Friday, July 23, 2010

The Ultimate Theory of Everything

Not our name.... Yet, this was the operating concept behind a body of theory of potential relevance to librarianship. It comes far afield from the realm of military strategy. Librarians have little to do with guns, bombs, and airplanes; probably the closest approach to this realm would be encounters with government agents attempting to enforce the Patriot Act against which the principles of our profession tend to align us in opposition. However, librarianship now, as seen in our discussion of the future, has everything to do with issues of survival. For this reason and out of a posture of free inquiry, it behooves us to look at whatever may be useful to the profession.

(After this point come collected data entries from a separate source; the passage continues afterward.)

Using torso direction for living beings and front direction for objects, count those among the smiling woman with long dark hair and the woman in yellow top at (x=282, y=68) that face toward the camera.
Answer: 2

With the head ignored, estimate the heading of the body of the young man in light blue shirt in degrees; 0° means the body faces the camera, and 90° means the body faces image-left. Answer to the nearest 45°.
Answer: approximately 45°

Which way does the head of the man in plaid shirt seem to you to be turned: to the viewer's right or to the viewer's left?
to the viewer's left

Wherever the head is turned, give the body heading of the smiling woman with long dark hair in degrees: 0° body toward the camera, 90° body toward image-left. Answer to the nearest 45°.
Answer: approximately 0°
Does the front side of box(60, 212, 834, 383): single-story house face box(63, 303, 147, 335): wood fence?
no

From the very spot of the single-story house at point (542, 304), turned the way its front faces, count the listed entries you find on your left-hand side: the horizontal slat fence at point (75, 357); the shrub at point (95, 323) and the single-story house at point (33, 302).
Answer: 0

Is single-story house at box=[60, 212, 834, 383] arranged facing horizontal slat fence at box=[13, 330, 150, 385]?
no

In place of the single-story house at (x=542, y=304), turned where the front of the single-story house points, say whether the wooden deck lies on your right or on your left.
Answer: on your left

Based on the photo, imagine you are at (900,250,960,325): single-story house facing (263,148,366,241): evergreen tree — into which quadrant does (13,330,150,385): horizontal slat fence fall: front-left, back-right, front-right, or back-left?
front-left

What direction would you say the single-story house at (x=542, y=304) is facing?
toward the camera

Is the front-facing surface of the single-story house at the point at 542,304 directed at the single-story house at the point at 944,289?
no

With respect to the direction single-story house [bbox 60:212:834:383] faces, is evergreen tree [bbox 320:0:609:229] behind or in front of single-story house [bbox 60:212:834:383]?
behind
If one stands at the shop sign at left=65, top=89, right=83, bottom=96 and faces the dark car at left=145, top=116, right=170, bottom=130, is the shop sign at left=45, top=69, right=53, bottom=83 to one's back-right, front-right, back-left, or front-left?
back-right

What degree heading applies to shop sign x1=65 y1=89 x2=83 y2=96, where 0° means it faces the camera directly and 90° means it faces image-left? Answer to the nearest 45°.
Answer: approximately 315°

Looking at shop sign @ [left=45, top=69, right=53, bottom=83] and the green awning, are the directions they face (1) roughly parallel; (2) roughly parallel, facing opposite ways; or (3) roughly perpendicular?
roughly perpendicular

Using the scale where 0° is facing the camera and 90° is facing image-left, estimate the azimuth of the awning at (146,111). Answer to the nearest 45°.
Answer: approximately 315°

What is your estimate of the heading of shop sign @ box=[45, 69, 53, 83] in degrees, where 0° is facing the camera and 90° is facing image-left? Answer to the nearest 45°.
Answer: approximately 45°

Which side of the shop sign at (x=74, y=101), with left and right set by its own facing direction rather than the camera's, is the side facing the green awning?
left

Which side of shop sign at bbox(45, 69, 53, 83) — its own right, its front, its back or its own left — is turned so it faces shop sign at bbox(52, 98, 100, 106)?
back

To understand the theory, it is important to understand the creator. This person was John R. Boyd, an Air Force officer who is virtually unknown. He began his career as a self-proclaimed "Top Gun" style fighter pilot after the Korean War who had a standing bet that any opponent starting out on the tail (dominant) position on his aircraft would have his role reversed within 40 seconds. He never lost. After completing the definitive tactical manual for air combat, he moved on to make major contributions to the design of the F-15 and F-16 fighter planes which have played a dominant role in national defense for the last decades. His ideas continued to evolve beyond aerial warfare to grapple with the very foundations of military theory. Along the way, his naturally abrasive personality grew positively eccentric. Already disliked by the Air Force for interfering with their airplane designs (though they embraced his results), Boyd took to roaming the Pentagon in a tattered bathrobe and slippers. For almost no reason at all, he was capable of collaring four star generals and shouting criticisms in their face in a shower of spittle. His profane fighter pilot's language would make secretaries weep, and his own supporters speculated that he "did not have both oars in the water." Yet out of his ruminations grew a body of theory of conflict in any form, and some hints suggest that his ideas were fundamental to the fabulous success of the U.S. military in its two Gulf Wars (in military terms anyway). At Boyd's funeral in 1997, the Air Force from whom he was almost completely estranged contributed 11 minutes to his eulogy. Nevertheless, the work of this shadowy figure on survival deserves the attention of librarians facing an uncertain future in a competitive environment.

There is no definitive written record of Boyd's ideas. They were delivered in idiosyncratic and near incomprehensible slide presentations lasting up to 13 hours. Only smaller, suggestive documents and secondary sources remain. The basis of his theory was three scientific concepts: 1) Goedel's Incompleteness Theorem 2) Heisenberg's Uncertainty Principle and 3) Entropy and the Second Law of Thermodynamics. From these he reasoned that any organization exists in an infinitely complex and dynamic universe. Thus, no organization can encompass within itself all the tools necessary to deal with the challenges it will encounter. To survive, the organization must continually adapt to its environment through a procedure which became formalized as the Observation, Orientation, Decision, Action Loop (OODA). In terms of the airplanes which were Boyd's original subject, the observation step involved perceiving a threat. The orientation step called for formulating a list of options for response--attack or flee, in which direction, and how. The decision step required choosing an option, and the final step was to execute it. With this formalism, the criteria for success was found to correlate almost exclusively with the SPEED with which the organization cycled through this process. In the airplane example, success did not depend on the speed, turning radius, range or any physical quality of the airplane nor the level of training, eyesight or particular attribute of the pilot, as one might suppose, but on the speed at which the system of pilot and airplane could run the decision cycle. The power of this theory lay in its broad application to any sufficiently defined organization whether it was the entire Marine Corps which formulated a new doctrine of maneuver based on this system, the entire military forces of the United States, or companies in the business world or sports teams all of which have found notable success with these ideas. The rhetoric surrounding the theory is more pervasive than one might realize. When former Secretary of State Colin Powell called for "getting inside the decision cycle" of terrorists following 9/11, he was virtually quoting Boyd's ideas.

So, the message for libraries to consider as they organize for the future is clear: Survival depends on the speed of decision cycling.

Boyd, J.R., 1976. Destruction and Creation.

Coram, R., 2002. Boyd: The Fighter Pilot Who Changed the Art of War. Little, Brown, New York.